Pada kegiatan tersebut, LPPM UM Buton diwakili oleh S. Hafidhawati Andarias, S.Pd., M.Sc., selaku Kepala Bidang Penelitian LPPM UM Buton.
Workshop diawali dengan sambutan Wakil Rektor I Universitas Muhammadiyah Kendari, Dr. Ahmad Muhlis Nuryadi, S.Pi., M.Si. Dalam sambutannya, beliau menekankan bahwa peran verifikator SINTA sangat strategis dalam mendukung kinerja dosen serta peningkatan mutu institusi.
"Pentingnya verifikator SINTA karena menjembatani kinerja bapak/ibu dosen, dan juga untuk akreditasi."
Beliau juga menyampaikan apresiasi atas kepercayaan yang diberikan kepada Universitas Muhammadiyah Kendari sebagai tuan rumah penyelenggara workshop.
"Kami berterima kasih telah dipercaya menjadi tempat penyelenggaraan workshop ini. Dengan workshop ini kami yakin akan berdampak pada peningkatan skor SINTA dosen dan skor SINTA universitas."
Kegiatan secara resmi dibuka oleh Kepala Bagian Umum LLDIKTI Wilayah IX, Syahruddin, S.T., M.T. Dalam arahannya, beliau menjelaskan bahwa Science and Technology Index (SINTA) merupakan instrumen penting dalam sistem riset nasional yang berfungsi sebagai indikator produktivitas penelitian, publikasi ilmiah, sitasi, serta kinerja perguruan tinggi dan dosen.

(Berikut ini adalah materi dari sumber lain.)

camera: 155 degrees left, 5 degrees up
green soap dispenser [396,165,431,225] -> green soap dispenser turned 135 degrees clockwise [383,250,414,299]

Beliau menegaskan bahwa di era transformasi digital, perguruan tinggi tidak hanya dituntut menghasilkan lulusan yang berkualitas, tetapi juga menghasilkan karya ilmiah yang memberikan dampak nyata bagi masyarakat. Oleh karena itu, pengelolaan profil akademik pada SINTA harus dilakukan secara optimal dan berkelanjutan.
Selain membahas aspek teknis pengelolaan akun SINTA, peserta juga diberikan pemahaman mengenai strategi peningkatan kualitas publikasi ilmiah, peningkatan jumlah sitasi, penguatan jejaring kolaborasi penelitian, serta integrasi data akademik dosen. LLDIKTI Wilayah IX juga mendorong seluruh perguruan tinggi untuk terus membangun budaya akademik yang kuat melalui penelitian berkualitas, menjaga integritas akademik, serta mengoptimalkan hasil penelitian sebagai dasar inovasi pengabdian kepada masyarakat dan hilirisasi hasil riset.

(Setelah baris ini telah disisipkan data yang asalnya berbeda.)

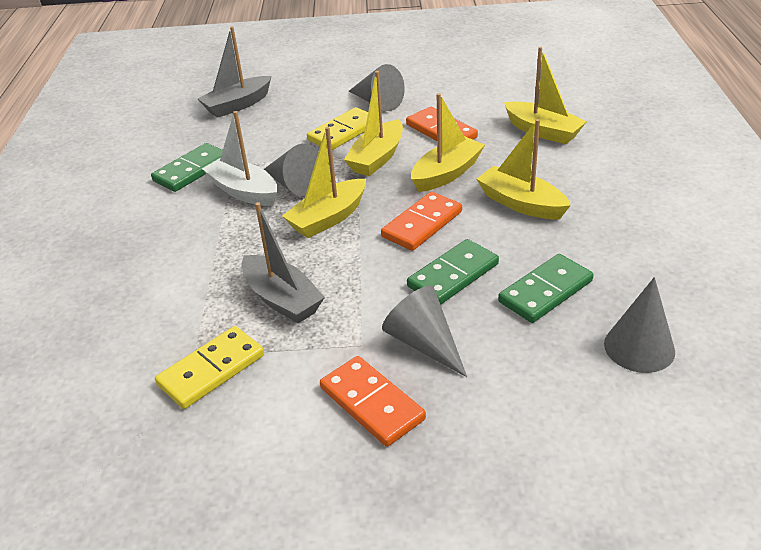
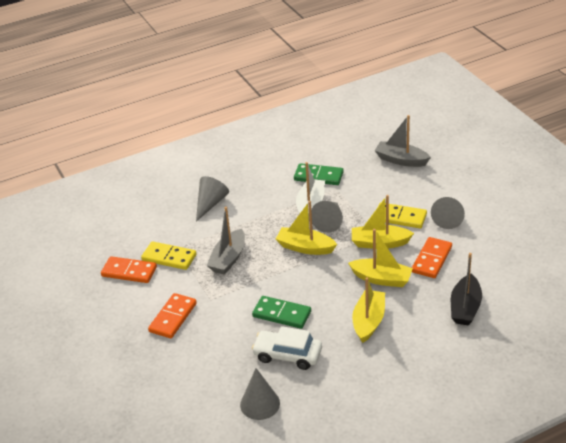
camera: 65 degrees right, 0 degrees up
orange domino [381,192,462,251] -> orange domino moved to [101,256,157,283]
grey cone [382,286,467,377] -> grey cone moved to [196,176,229,221]
green domino [498,254,594,323] -> white car [252,326,322,370]
yellow boat [504,47,587,144] -> black boat [451,253,482,325]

Workshop menghadirkan Rusmal Firmansyah, Tim Pengembang SINTA–GARUDA Kementerian Pendidikan Tinggi, Sains, dan Teknologi, sebagai narasumber utama. Berbagai materi strategis disampaikan, di antaranya Sinkronisasi Data GARUDA–SINTA, Panduan Pembuatan dan Pengelolaan Google Scholar, Pengelolaan Data GARUDA, Pengelolaan Data Scopus, Pendaftaran dan Pengelolaan Akun SINTA Author, Perhitungan SINTA Score, serta Pendaftaran dan Pengelolaan Akun Verifikator LPPM SINTA.

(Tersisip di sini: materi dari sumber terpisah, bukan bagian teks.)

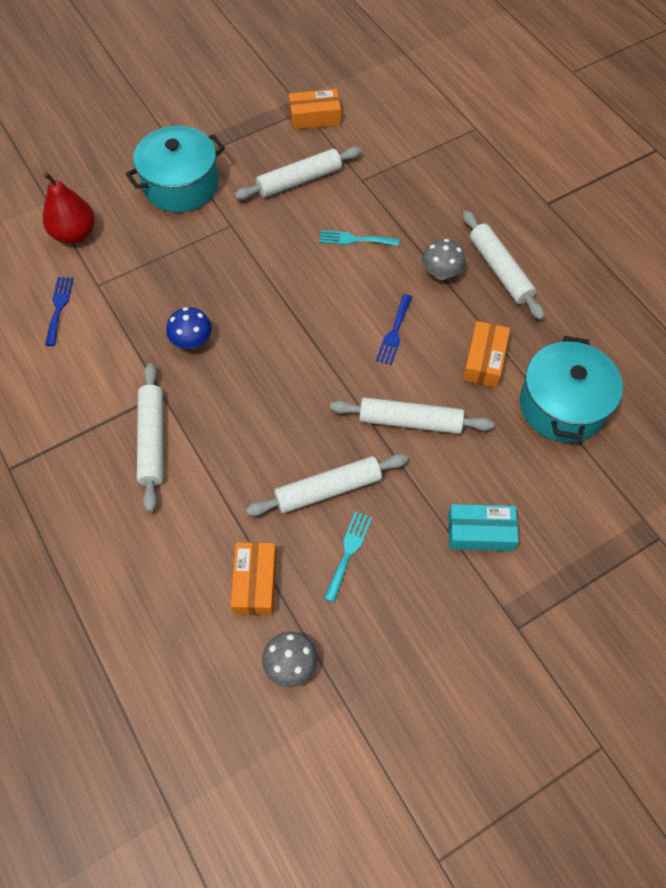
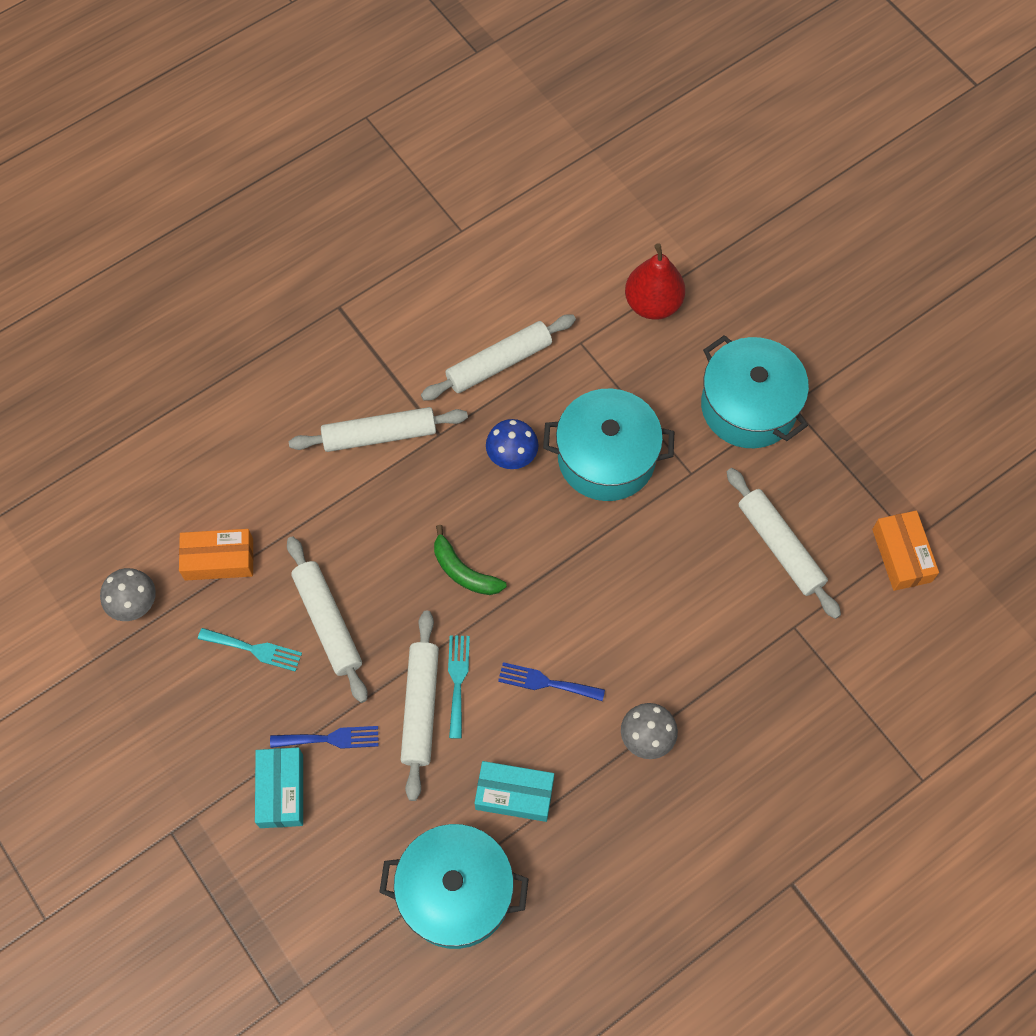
camera: 85 degrees right, 5 degrees up
blue fork [45,277,74,346] -> blue fork moved to [270,726,379,749]
turquoise fork [319,230,400,246] -> turquoise fork moved to [448,635,470,739]
white rolling pin [463,210,545,320] -> white rolling pin moved to [421,314,576,400]
orange box [463,321,510,388] -> turquoise box [475,761,554,822]
none -> green banana [434,525,507,595]
none -> turquoise pot [543,389,674,501]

Keikutsertaan LPPM Universitas Muhammadiyah Buton dalam workshop ini merupakan bentuk komitmen institusi dalam meningkatkan tata kelola penelitian, publikasi ilmiah, serta kualitas pengelolaan data akademik dosen. Melalui kegiatan ini diharapkan kapasitas pengelolaan akun SINTA di lingkungan UM Buton semakin optimal, sehingga mampu meningkatkan produktivitas publikasi ilmiah, memperkuat kolaborasi penelitian, serta mendukung peningkatan mutu dan akreditasi universitas secara berkelanjutan.